> _What the exercise asks_
Go through the following data and transcribe exactly the stretch of lines from the one holding "M813 1360 816" to the one holding "M945 365C955 373", both included.

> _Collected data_
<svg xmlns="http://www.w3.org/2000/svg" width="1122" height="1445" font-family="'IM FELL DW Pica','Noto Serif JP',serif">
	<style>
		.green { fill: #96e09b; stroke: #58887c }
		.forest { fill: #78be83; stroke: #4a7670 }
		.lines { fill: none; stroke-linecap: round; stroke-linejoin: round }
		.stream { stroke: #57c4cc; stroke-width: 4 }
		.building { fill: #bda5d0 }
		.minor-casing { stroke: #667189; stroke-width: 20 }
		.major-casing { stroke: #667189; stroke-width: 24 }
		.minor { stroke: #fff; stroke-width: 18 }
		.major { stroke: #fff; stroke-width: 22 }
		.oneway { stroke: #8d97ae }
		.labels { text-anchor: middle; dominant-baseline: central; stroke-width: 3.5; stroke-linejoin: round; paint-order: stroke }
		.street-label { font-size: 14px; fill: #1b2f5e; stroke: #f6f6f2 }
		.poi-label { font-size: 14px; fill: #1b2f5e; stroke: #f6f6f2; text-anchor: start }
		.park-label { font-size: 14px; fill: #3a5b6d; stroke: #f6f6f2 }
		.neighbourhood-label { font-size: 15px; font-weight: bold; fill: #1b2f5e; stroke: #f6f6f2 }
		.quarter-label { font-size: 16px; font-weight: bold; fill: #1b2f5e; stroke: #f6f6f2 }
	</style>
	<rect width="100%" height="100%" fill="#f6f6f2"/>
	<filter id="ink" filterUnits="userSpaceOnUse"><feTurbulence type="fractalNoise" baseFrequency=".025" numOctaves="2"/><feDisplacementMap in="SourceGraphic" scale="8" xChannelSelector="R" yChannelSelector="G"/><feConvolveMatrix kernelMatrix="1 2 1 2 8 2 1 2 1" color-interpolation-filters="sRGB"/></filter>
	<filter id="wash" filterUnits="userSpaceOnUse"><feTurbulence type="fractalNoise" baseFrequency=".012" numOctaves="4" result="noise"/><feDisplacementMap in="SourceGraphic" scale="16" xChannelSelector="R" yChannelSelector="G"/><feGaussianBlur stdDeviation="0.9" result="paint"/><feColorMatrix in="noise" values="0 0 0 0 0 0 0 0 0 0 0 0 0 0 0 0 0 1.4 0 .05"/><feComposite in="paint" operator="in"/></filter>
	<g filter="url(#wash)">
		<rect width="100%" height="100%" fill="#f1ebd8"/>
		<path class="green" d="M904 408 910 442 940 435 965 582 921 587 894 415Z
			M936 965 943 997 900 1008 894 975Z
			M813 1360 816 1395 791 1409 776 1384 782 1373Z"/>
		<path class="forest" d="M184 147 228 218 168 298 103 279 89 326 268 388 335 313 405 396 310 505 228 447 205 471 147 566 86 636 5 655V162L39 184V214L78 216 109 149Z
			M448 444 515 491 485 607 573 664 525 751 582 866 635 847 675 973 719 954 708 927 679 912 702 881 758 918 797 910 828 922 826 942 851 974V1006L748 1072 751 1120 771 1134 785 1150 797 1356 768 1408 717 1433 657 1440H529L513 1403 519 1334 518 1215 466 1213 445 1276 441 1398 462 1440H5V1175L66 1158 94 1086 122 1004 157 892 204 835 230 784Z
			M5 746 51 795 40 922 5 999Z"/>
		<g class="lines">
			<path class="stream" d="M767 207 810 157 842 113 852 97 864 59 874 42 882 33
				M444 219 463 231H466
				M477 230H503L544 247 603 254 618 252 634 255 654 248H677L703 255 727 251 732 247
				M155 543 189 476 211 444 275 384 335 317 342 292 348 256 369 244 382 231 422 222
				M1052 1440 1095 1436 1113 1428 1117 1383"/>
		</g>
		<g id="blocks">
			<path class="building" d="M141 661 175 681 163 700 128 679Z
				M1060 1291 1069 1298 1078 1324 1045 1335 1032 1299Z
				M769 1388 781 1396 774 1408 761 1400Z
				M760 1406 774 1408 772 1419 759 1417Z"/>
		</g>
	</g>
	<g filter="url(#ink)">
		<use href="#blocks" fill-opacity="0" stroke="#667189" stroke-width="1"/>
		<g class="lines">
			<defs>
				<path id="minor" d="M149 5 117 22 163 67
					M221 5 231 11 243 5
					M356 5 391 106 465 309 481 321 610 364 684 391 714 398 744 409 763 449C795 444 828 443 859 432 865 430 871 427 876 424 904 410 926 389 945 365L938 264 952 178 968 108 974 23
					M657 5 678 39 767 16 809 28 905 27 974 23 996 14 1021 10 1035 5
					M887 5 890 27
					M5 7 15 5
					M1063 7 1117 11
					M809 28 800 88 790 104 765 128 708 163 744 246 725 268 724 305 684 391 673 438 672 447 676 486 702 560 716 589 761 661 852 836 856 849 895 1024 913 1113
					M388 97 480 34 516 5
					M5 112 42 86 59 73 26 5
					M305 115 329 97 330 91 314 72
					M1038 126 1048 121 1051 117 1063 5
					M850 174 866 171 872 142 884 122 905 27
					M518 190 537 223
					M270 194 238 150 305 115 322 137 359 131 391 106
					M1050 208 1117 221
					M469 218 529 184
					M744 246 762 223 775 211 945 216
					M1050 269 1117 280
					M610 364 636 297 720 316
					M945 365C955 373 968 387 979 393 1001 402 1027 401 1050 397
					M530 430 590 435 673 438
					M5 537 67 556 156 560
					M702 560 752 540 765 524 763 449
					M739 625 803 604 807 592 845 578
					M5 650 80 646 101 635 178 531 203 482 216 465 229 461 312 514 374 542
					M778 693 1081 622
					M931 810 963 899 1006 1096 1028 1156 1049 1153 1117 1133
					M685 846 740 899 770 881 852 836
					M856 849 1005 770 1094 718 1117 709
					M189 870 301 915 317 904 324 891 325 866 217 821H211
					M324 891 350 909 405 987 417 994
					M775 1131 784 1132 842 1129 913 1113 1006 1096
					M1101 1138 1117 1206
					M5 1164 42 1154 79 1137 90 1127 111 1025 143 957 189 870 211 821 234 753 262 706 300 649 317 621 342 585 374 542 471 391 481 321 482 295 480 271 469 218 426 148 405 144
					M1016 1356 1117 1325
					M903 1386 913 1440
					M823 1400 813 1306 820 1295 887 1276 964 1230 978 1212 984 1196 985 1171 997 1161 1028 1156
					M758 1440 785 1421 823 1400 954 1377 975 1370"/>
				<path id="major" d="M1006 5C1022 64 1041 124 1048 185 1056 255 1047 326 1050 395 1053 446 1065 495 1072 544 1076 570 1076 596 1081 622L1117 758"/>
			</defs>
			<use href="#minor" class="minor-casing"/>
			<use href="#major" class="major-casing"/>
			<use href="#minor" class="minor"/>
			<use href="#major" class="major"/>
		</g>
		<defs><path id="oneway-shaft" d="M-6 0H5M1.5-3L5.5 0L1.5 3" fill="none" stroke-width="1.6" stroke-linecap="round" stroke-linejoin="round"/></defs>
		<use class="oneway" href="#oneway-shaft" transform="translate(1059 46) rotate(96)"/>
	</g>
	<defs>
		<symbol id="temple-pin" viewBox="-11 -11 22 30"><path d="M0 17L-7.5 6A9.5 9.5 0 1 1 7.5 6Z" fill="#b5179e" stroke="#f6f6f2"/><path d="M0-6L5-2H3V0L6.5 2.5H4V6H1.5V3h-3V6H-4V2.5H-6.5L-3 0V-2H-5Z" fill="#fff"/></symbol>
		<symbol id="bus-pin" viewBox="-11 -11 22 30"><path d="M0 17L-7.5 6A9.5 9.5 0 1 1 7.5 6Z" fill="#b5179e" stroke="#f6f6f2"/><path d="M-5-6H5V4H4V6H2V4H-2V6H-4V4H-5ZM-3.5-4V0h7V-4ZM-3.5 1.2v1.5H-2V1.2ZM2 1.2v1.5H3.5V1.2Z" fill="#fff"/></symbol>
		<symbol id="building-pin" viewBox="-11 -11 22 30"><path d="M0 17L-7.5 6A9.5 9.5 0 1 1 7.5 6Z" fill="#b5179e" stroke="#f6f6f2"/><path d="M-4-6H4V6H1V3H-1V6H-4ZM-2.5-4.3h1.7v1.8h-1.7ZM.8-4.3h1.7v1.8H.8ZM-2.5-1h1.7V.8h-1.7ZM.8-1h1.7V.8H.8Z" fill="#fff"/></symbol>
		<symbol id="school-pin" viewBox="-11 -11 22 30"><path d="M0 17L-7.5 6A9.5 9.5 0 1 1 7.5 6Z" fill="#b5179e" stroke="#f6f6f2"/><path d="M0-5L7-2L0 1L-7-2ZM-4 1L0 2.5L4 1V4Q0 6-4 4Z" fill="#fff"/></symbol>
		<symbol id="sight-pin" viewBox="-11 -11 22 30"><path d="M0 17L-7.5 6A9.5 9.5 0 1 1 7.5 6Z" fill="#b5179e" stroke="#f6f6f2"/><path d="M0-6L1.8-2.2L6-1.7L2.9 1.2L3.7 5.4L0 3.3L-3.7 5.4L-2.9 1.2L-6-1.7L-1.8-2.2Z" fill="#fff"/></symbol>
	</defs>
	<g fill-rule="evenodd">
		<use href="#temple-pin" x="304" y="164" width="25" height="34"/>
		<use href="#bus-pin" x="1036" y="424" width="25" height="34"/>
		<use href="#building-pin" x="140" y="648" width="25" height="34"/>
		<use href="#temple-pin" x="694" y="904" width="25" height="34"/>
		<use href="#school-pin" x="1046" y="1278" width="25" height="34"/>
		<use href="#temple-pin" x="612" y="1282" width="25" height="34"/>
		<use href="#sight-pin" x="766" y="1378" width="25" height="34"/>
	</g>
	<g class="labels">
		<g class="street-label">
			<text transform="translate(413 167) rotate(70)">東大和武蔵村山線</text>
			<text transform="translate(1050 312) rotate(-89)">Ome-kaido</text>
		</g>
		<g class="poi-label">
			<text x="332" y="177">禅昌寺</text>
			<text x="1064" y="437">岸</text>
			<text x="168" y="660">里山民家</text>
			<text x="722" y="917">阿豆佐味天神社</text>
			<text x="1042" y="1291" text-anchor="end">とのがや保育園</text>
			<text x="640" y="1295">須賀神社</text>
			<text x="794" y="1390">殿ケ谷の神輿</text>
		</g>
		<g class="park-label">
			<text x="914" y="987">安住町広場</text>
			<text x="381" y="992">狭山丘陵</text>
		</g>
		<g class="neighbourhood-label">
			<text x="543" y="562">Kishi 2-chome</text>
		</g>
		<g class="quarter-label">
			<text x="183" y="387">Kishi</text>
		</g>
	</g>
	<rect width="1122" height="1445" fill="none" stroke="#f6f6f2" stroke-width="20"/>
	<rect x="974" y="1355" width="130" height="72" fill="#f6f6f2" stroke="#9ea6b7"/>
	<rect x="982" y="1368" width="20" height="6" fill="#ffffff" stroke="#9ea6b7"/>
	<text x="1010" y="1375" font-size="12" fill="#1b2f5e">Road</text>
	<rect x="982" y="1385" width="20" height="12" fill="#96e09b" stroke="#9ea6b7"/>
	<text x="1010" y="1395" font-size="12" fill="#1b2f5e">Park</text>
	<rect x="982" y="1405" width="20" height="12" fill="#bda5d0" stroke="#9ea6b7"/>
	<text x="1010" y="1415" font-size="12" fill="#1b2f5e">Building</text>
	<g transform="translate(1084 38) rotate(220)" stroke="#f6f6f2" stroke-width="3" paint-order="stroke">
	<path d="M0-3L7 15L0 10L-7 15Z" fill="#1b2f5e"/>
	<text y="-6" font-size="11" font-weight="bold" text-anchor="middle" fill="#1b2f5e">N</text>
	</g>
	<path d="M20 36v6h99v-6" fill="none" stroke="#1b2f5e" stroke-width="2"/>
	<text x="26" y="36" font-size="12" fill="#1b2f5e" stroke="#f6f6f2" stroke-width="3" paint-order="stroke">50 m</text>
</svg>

> _Answer to this problem_
			M813 1360 816 1395 791 1409 776 1384 782 1373Z"/>
		<path class="forest" d="M184 147 228 218 168 298 103 279 89 326 268 388 335 313 405 396 310 505 228 447 205 471 147 566 86 636 5 655V162L39 184V214L78 216 109 149Z
			M448 444 515 491 485 607 573 664 525 751 582 866 635 847 675 973 719 954 708 927 679 912 702 881 758 918 797 910 828 922 826 942 851 974V1006L748 1072 751 1120 771 1134 785 1150 797 1356 768 1408 717 1433 657 1440H529L513 1403 519 1334 518 1215 466 1213 445 1276 441 1398 462 1440H5V1175L66 1158 94 1086 122 1004 157 892 204 835 230 784Z
			M5 746 51 795 40 922 5 999Z"/>
		<g class="lines">
			<path class="stream" d="M767 207 810 157 842 113 852 97 864 59 874 42 882 33
				M444 219 463 231H466
				M477 230H503L544 247 603 254 618 252 634 255 654 248H677L703 255 727 251 732 247
				M155 543 189 476 211 444 275 384 335 317 342 292 348 256 369 244 382 231 422 222
				M1052 1440 1095 1436 1113 1428 1117 1383"/>
		</g>
		<g id="blocks">
			<path class="building" d="M141 661 175 681 163 700 128 679Z
				M1060 1291 1069 1298 1078 1324 1045 1335 1032 1299Z
				M769 1388 781 1396 774 1408 761 1400Z
				M760 1406 774 1408 772 1419 759 1417Z"/>
		</g>
	</g>
	<g filter="url(#ink)">
		<use href="#blocks" fill-opacity="0" stroke="#667189" stroke-width="1"/>
		<g class="lines">
			<defs>
				<path id="minor" d="M149 5 117 22 163 67
					M221 5 231 11 243 5
					M356 5 391 106 465 309 481 321 610 364 684 391 714 398 744 409 763 449C795 444 828 443 859 432 865 430 871 427 876 424 904 410 926 389 945 365L938 264 952 178 968 108 974 23
					M657 5 678 39 767 16 809 28 905 27 974 23 996 14 1021 10 1035 5
					M887 5 890 27
					M5 7 15 5
					M1063 7 1117 11
					M809 28 800 88 790 104 765 128 708 163 744 246 725 268 724 305 684 391 673 438 672 447 676 486 702 560 716 589 761 661 852 836 856 849 895 1024 913 1113
					M388 97 480 34 516 5
					M5 112 42 86 59 73 26 5
					M305 115 329 97 330 91 314 72
					M1038 126 1048 121 1051 117 1063 5
					M850 174 866 171 872 142 884 122 905 27
					M518 190 537 223
					M270 194 238 150 305 115 322 137 359 131 391 106
					M1050 208 1117 221
					M469 218 529 184
					M744 246 762 223 775 211 945 216
					M1050 269 1117 280
					M610 364 636 297 720 316
					M945 365C955 373 968 387 979 393 1001 402 1027 401 1050 397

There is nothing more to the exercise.